Thyra::get_Epetra_MultiVector hangs in debug build if some (not all) procs have 0 rows
Created by: mhoemmen
We constructed a test that runs on 4 MPI processes. It builds an
Epetra_Map such that Processes 0 and 2 each have zero local rows, and Processes 1 and 3 each have 1 local row. The code invokes the following function on that Map:
Teuchos::RCP<const Epetra_MultiVector> Thyra::get_Epetra_MultiVector( const Epetra_Map &map, const MultiVectorBase<double> &mv );
(definition in thyra/adapters/epetra/src/Thyra_EpetraThyraWrappers.cpp). In that function, the processes with a nonzero number of rows return a new
Epetra_MultiVector.
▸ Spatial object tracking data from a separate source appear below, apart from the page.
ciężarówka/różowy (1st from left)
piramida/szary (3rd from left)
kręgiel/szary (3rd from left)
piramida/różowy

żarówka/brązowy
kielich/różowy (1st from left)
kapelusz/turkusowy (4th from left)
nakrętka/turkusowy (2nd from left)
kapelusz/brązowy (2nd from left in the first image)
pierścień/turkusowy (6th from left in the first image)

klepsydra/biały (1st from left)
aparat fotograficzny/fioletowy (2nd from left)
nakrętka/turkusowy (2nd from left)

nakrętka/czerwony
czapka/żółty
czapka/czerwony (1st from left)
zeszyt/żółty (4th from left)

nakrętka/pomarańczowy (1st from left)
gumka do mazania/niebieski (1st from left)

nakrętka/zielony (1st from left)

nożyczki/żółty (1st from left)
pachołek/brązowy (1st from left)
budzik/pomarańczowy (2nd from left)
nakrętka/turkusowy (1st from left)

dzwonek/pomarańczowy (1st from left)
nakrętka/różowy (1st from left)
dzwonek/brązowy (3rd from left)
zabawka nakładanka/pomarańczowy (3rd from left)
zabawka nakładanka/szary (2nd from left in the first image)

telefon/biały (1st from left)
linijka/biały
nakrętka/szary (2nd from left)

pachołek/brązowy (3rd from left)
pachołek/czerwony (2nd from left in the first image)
The other processes call an overload of
Thyra::get_Epetra_MultiVector in the same file, that takes a
const Epetra_Map& and an
RCP<const MultiVectorBase<double> >. That function has a
TEUCHOS_DEBUG bit of code that creates a Thyra vector space and checks it.
The problem is that
Thyra::create_VectorSpace creates a
Teuchos::Comm, which does a collective (at least in a debug build -- hopefully ONLY in a debug build, else Thyra is not being as efficient as it could be). (If I insert a barrier after the Comm creation, the code hangs.)
The right fix would be to change the first
get_Epetra_MultiVector overload so that it does not defer to the second overload. Each of these functions should only ever be called collectively on all processes in the input Map's communicator.
We already have a test that demonstrates this. I will add it to Thyra, along with the fix.